Layanan bimbingan dan konseling yang merupakan bagian integral dari sistem pendidikan bertujuan membantu peserta didik untuk dapat berkembang secara
optimal, termasuk pencapaian tugas perkembangan yang berkaitan dengan bidang sosial. Sebab itu layanan bimbingan dan konseling diperlukan untuk membantu
peserta didik yang memiliki konformitas teman sebaya berlebihan, agar dapat terhindar dari pengaruh negatif yang biasa muncul. Asch pada tahun 1951 dalam
Baron Byrne, 2005, hlm. 56 seorang psikolog sosial yang melakukan penelitian terhadap perilaku konformitas, hasil penelitiannya menemukan bahwa ketika
melakukan konformitas sebenarnya subjek mengalami tekanan yang cukup besar meskipun tekanan tersebut tidak terlihat. Karena itu Myers 2012, hlm. 298
menyatakan “penekanan psikologi sosial terhadap kekuatan tekanan sosial harus
disertai dengan penekanan tambahan mengenai kekuatan dari orang tersebut ”.
Seorang individu harus memiliki kekuatan diri untuk mampu terhindar dari penekanan sosial yang berlebihan. Lebih lanjut lagi Myers 2012, hlm. 295
mengungkapkan seseorang dapat bertindak sesuai nilainya sendiri, terlepas dari
kekuatan yang memberikan dorongan kepada orang tersebut dan salah satu caranya adalah dengan menegaskan keunikan.

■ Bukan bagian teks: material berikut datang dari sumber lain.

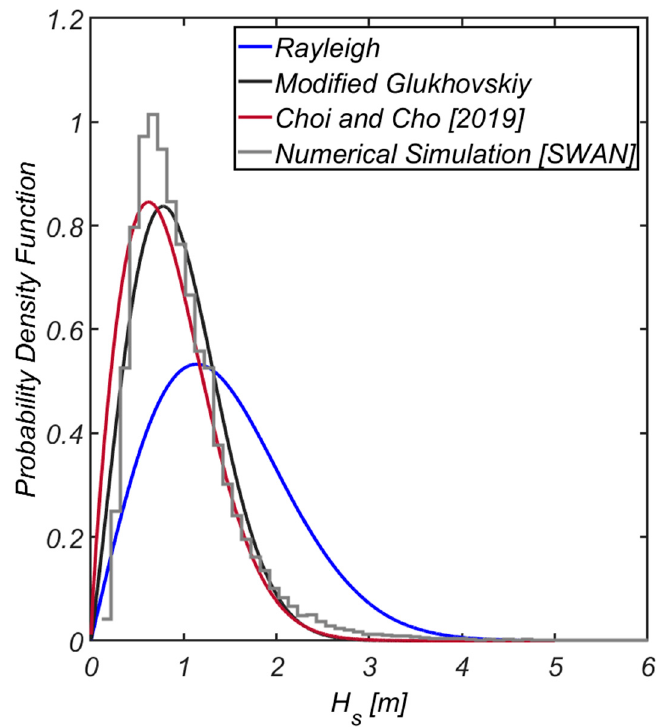
Figure 4. Comparison of wave height probability density functions by Choi and Cho [1] with the hindcasted wave data.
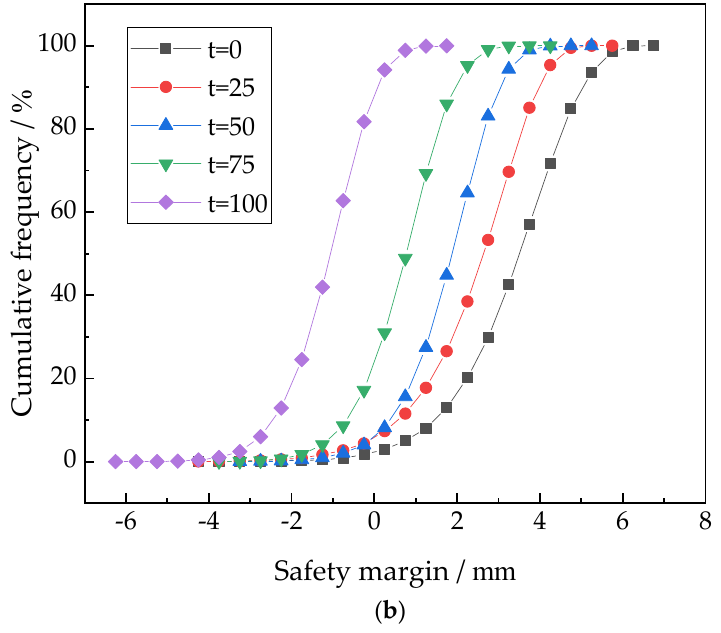
Figure 8. The influence of time-varying characteristics on the safety margin frequency distribution of horizontal displacement. ( a ) PDF curve. ( b ) CDF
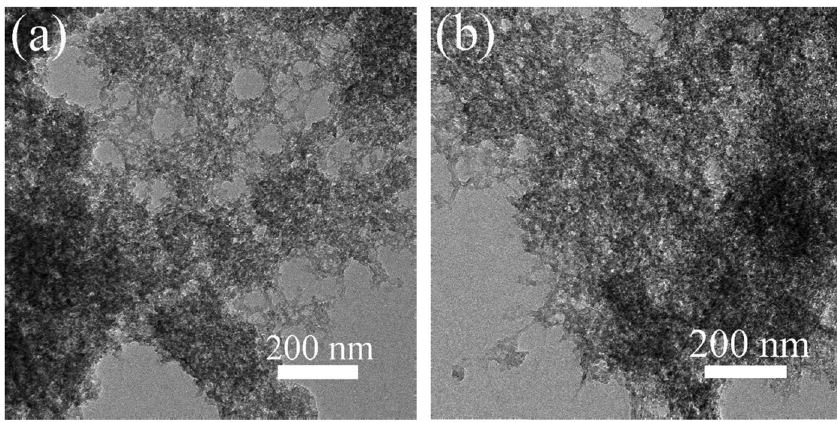
Figure 5: TEM images of ( a ) TBrTh – BTBPE – CTF and ( b ) CTF – TMZ.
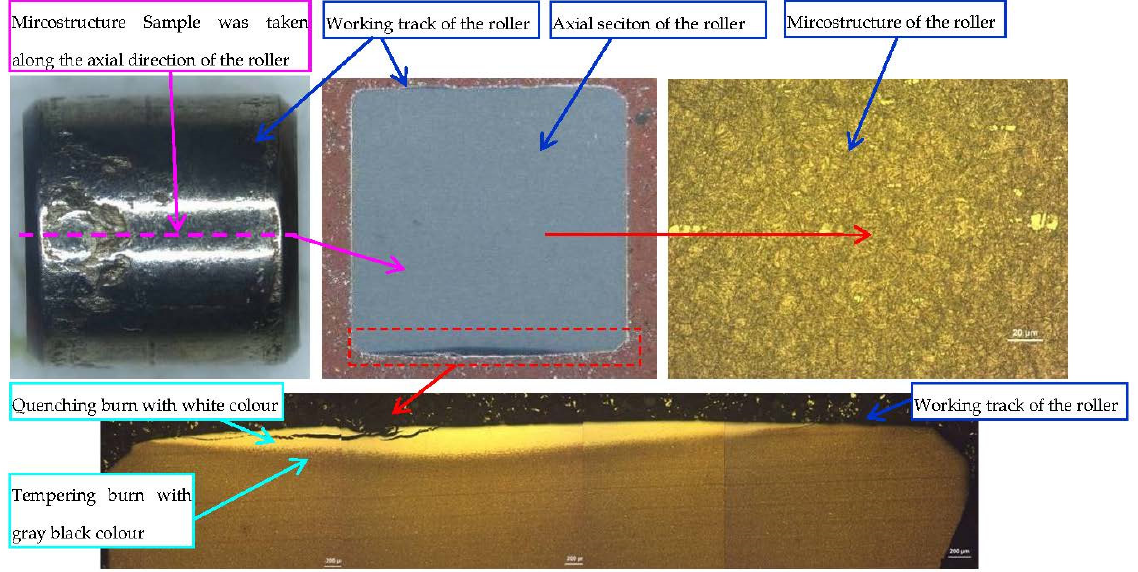
Figure 17. Typical microstructure and burns of the outer ring. The microstructure of the inner ring was a homogeneous structure and consisted of acicular martensite + carbide. The microstructure of the cage was a homogeneous struc- ture and consisted of tempered sorbite.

Peserta didik yang memiliki konfomitas teman sebaya yang berlebihan memerlukan bantuan untuk dapat lebih memahami dirinya dan mampu
mengekspresikan keunikan dirinya tanpa adanya tekanan dari kelompok teman sebaya melalui layanan bimbingan dan konseling. Terdapat berbagai teknik dalam
bimbingan dan konseling, sehingga perlu dikembangkan penelitian mengenai penggunaan teknik bimbingan dan konseling untuk mereduksi konformitas teman
sebaya yang berlebihan pada peserta didik.